Сквозь тонкую пелену сигарного дыма я присматривался к его лицу, знакомому мне по многим фотографиям: нос с горбинкой, худые, запавшие щеки, темно-рыжие волосы, уже редеющие на макушке, закрученные шнурочком усы, маленькая, но задорная эспаньолка. В нем было нечто и от Наполеона III, и от Дон Кихота, и от типично английского джентльмена — любителя спорта, собак и лошадей, характерными чертами которого являются подтянутость и живость. Солнце и ветер закалили докрасна его кожу. Мохнатые, низко нависшие брови придавали и без того холодным глазам почти свирепое выражение, а изборожденный морщинами лоб только усугублял эту свирепость взгляда. Телом он был худощав, но крепок, а что касается неутомимости и физической выдержки, то не раз было доказано, что в Англии соперников по этой части у него мало. Несмотря на свои шесть с лишним футов, он казался человеком среднего роста. Виной этому была легкая сутулость.
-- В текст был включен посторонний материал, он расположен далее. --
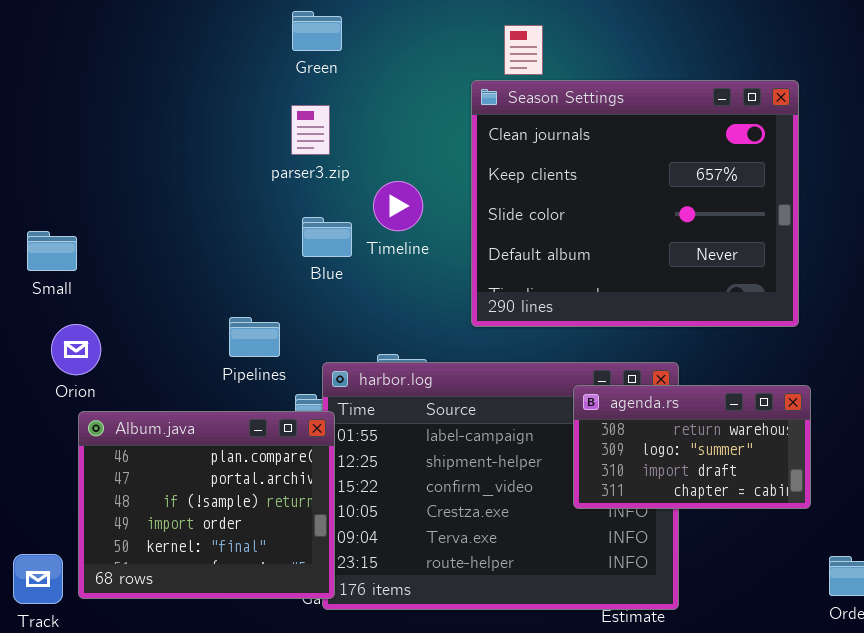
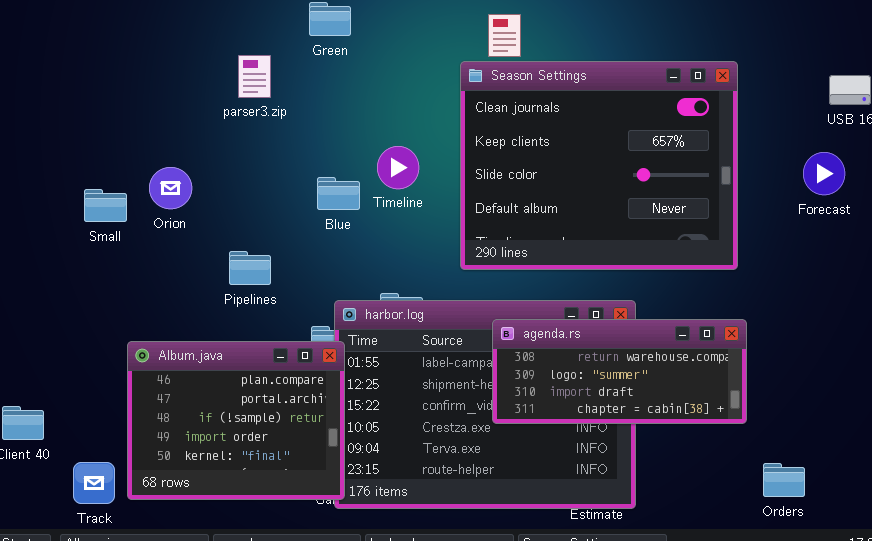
parser3.zip: [291,105,330,155] -> [238,55,271,98], moved
Pipelines: [229,317,280,357] -> [229,251,271,285], moved
Orion: [51,324,101,375] -> [149,167,192,209], moved
agenda.rs: [573,385,811,509] -> [492,319,747,424], resized

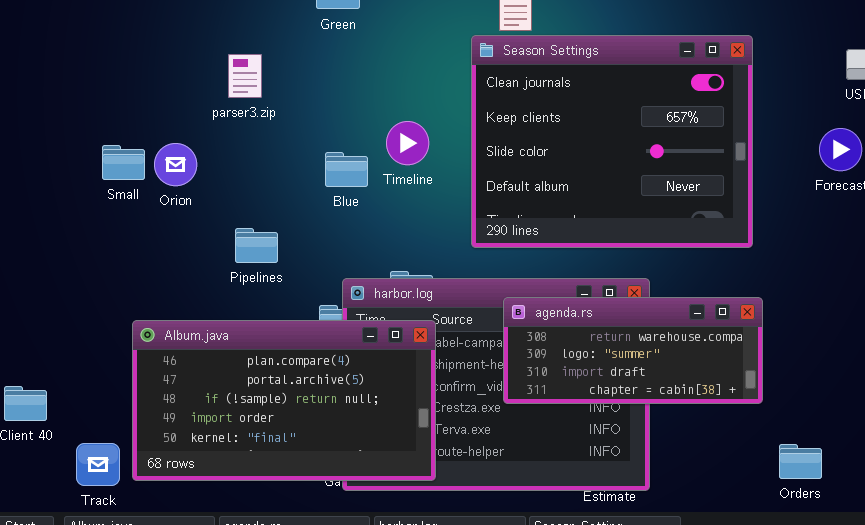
parser3.zip: [238,55,271,98] -> [228,54,262,98], moved
Small: [84,189,127,222] -> [102,145,145,180], moved
Album.java: [127,341,345,500] -> [132,320,436,481], resized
Таков был знаменитый лорд Джон Рокстон, и сейчас, сидя напротив, он внимательно разглядывал меня, покусывая сигару, и ни единым словом не нарушал затянувшегося неловкого молчания.
— Ну-с, — сказал он наконец, — отступать нам теперь нельзя, милый юноша. Да, мы с вами прыгнули куда-то очертя голову. А ведь когда вы входили в зал, у вас, наверно, и в мыслях ничего подобного не было?